That is generally correct ... recover everything that produces a smaller-size, narrow response since the gold jewelry isn't going to be larger-size. My back and other body parts I still have definitely limit the amount of bending and stooping I do. Has since an on-the-job back injury in '87, and I was given a cane by my doctor to help me be able to get around back in March of '93. The last five to ten years is really become a struggle ... BUT, I enjoy finding good gold and silver jewelry along with all the coins, trade tokens and other keepers out there. The first suggestion, since you're mainly hunting urban types of Coin Hunting environments and hoping for gold jewelry, is to probably ignore all Iron, ferrous range, signals. Just do not reject anything above the ferrous/non-ferrous break-point.
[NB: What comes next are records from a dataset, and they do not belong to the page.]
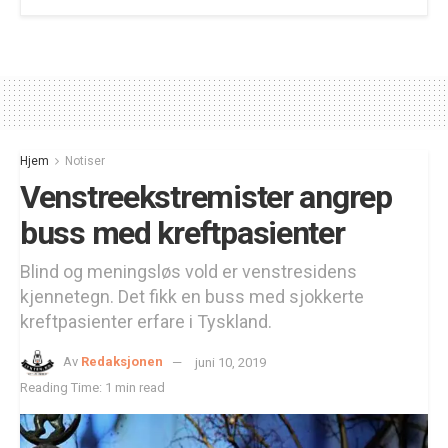
Hjem
Notiser
Venstreekstremister angrep
buss med kreftpasienter
Blind og meningsløs vold er venstresidens
kjennetegn. Det fikk en buss med sjokkerte
kreftpasienter erfare i Tyskland.
Av
Redaksjonen
juni 10, 2019
Reading Time: 1 min read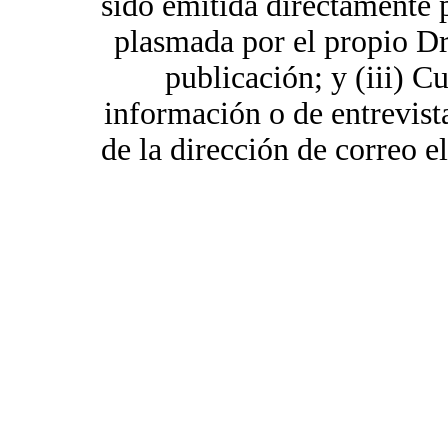
sido emitida directamente p
plasmada por el propio Dr.
publicación; y (iii) Cu
información o de entrevista
de la dirección de correo el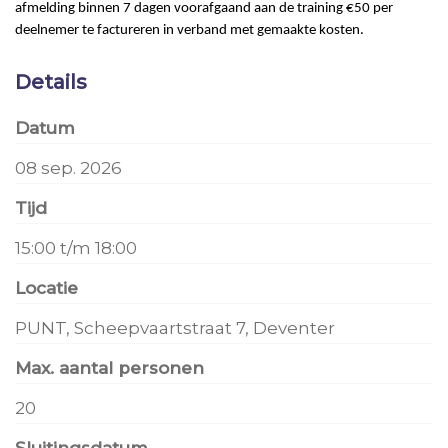
afmelding binnen 7 dagen voorafgaand aan de training €50 per
deelnemer te factureren in verband met gemaakte kosten.
Details
Datum
08 sep. 2026
Tijd
15:00 t/m 18:00
Locatie
PUNT, Scheepvaartstraat 7, Deventer
Max. aantal personen
20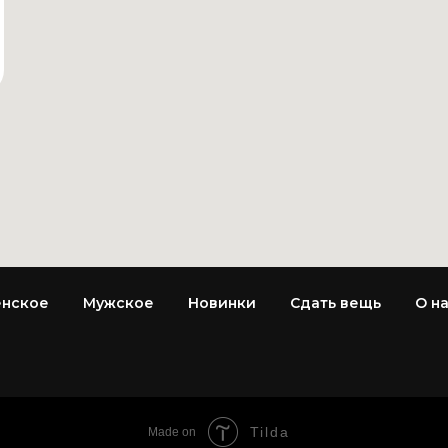
нское
Мужское
Новинки
Сдать вещь
О н
Tilda
Made on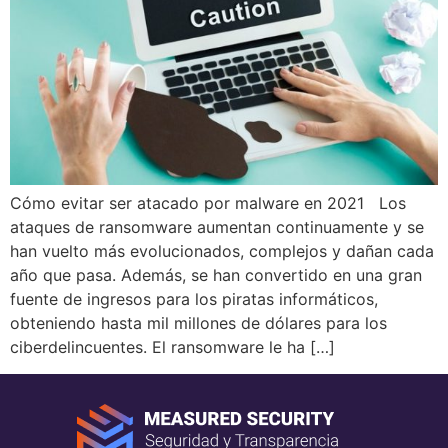
Cómo evitar ser atacado por malware en 2021 Los
ataques de ransomware aumentan continuamente y se
han vuelto más evolucionados, complejos y dañan cada
año que pasa. Además, se han convertido en una gran
fuente de ingresos para los piratas informáticos,
obteniendo hasta mil millones de dólares para los
ciberdelincuentes. El ransomware le ha […]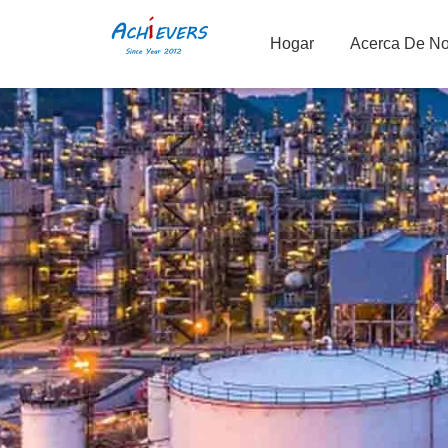
Hogar
Acerca De No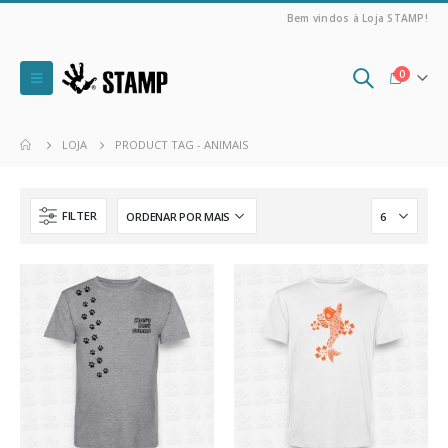
Bem vindos à Loja STAMP!
0
LOJA
PRODUCT TAG -
ANIMAIS
FILTER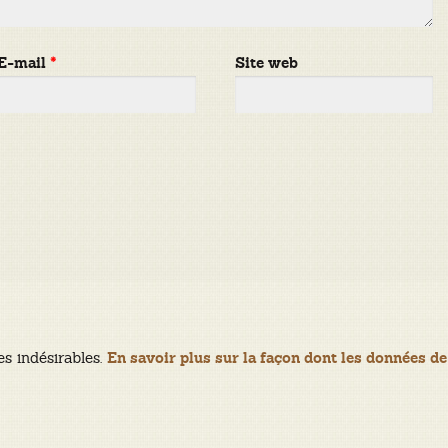
E-mail
*
Site web
es indésirables.
En savoir plus sur la façon dont les données de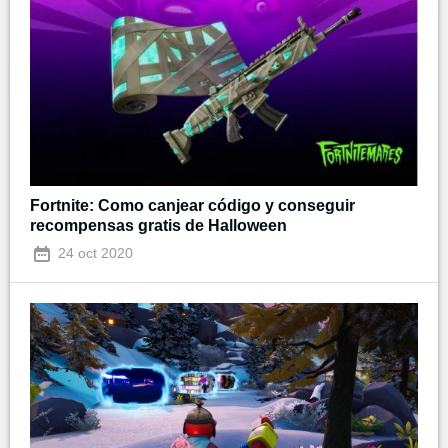
Fortnite: Como canjear código y conseguir
recompensas gratis de Halloween
24 oct 2020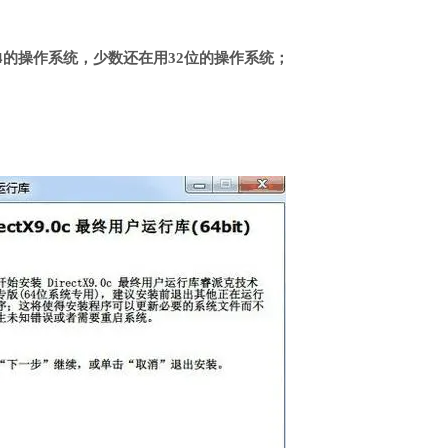
4的操作系统，少数还在用32位的操作系统；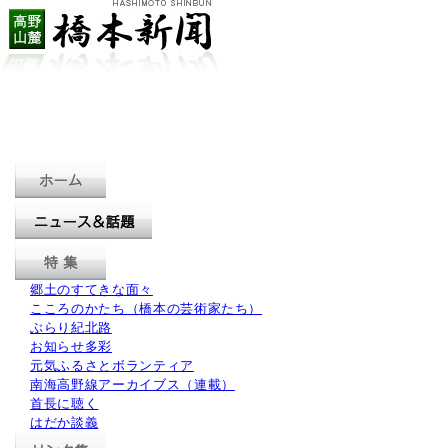
郷土のすてきな面々
こころのかたち（橋本の芸術家たち）
ぶらり紀北路
お知らせ多彩
元気ふるさとボランティア
南海高野線アーカイブス（連載）
首長に聴く
はだか談義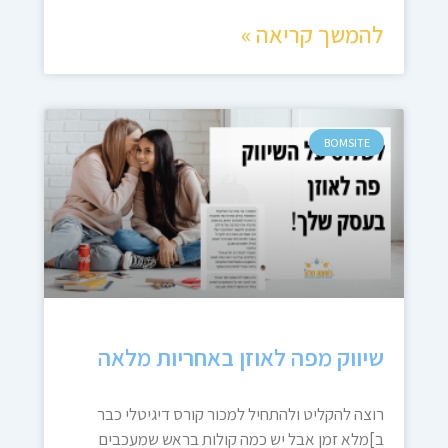
להמשך קריאה »
BOMSITE
שיווק מפה לאוזן באחריות מלאה
רוצה להקליט ולהתחיל למכור קורס דיגיטלי כבר
ב]מלא זמן אבל יש כמה קולות בראש שמעכבים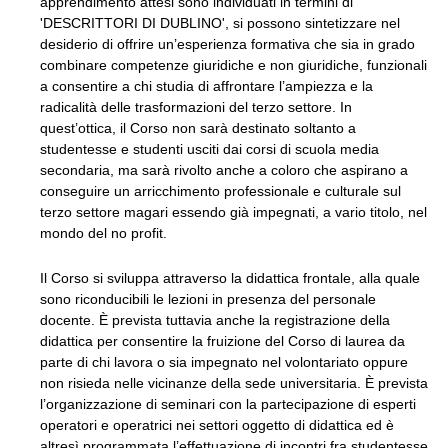
apprendimento attesi sono individuati in termini di
'DESCRITTORI DI DUBLINO', si possono sintetizzare nel
desiderio di offrire un’esperienza formativa che sia in grado
combinare competenze giuridiche e non giuridiche, funzionali
a consentire a chi studia di affrontare l’ampiezza e la
radicalità delle trasformazioni del terzo settore. In
quest’ottica, il Corso non sarà destinato soltanto a
studentesse e studenti usciti dai corsi di scuola media
secondaria, ma sarà rivolto anche a coloro che aspirano a
conseguire un arricchimento professionale e culturale sul
terzo settore magari essendo già impegnati, a vario titolo, nel
mondo del no profit.
Il Corso si sviluppa attraverso la didattica frontale, alla quale
sono riconducibili le lezioni in presenza del personale
docente. È prevista tuttavia anche la registrazione della
didattica per consentire la fruizione del Corso di laurea da
parte di chi lavora o sia impegnato nel volontariato oppure
non risieda nelle vicinanze della sede universitaria. È prevista
l’organizzazione di seminari con la partecipazione di esperti
operatori e operatrici nei settori oggetto di didattica ed è
altresì programmata l’effettuazione di incontri fra studentesse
The 'numbers' will depend on those used by the particular detector you have in-hand. The blanket gold jewelry range suggestion is the 'numbers' can range anywhere from very low foil, just above the ferrous break-point, on up through old and new Pull-Tabs and Pry-tabs and into the Screw Cap range. But that's for most gold jewelry. You can find some better gold at higher VDI read-outs, such as a couple of 24 k, pure gold rings I found that locked-on as a US Penny/Dime, and a few very high k-rated rings or pendants that reached into the modern Zinc Cent VDI range.
You need to find a wider variety of gold jewelry to test sample. Small, thin baby or child's rings, tiny pinky-finger rings and some toe rings will fall in the lower-end of the non-ferrous scale. So will thin gold chins for a wrist, ankle or to hold a neck charm. Then you have a medium range of gold chains to larger, heavier and thicker gold chains. Odd-shaped gold reads differently can due to the shape and orientation in the ground and to the search coil. Chains that are balled up vs chains that are more strung-out. Off-shaped pendants and broaches or religious pieces.
If searching a low-trash locations, such as in a sand-filled volleyball court, etc., the trash is generally much lower than coins and rings and such, so you simply recover all you can. If hunting a popular-use locations, such as around a picnic bowery where there is a lot of common discarded junk, you can 'try' to identify the mosr common trash read-outs and ignore them ..... but any avid detectorist will tell you that doing so, you are very likely to bypass a nice gold jewelry item. So, ignore iron and go after anything out there.
Signal strength isn't really going to matter because that can vary based ups the object's depth, orientation to the search coil, and the search coil presentation. I've found, with over five decades of very avid detecting, that while good gold and silver jewelry can be lost anywhere, my odds greatly increase be hard-hunting the most likely places for it to be worn and lost. Location is definitely the key. I live in a very small town with one park playground and it is very, very seldom used. The playground or the park. A ball diamond that might be made use of for some casual neighborhood' type get-together games six or fewer times a year.
But when I lived in the Portland Oregon metro area, there was an abundance of parks, schools, sports fields and picnic gathering areas that saw very frequent use. There I had ample 'locations' with good jewelry potential, and while there's a lot of costume jewelry out there, my silver jewelry was usually 5 to 6 times what gold jewelry was recovered, and a typical year of detecting rewarded me with ±20 good gold rings plus some other jewelry items. Location is a key, then comes being patient, putting in the time, and making a lot of recoveries.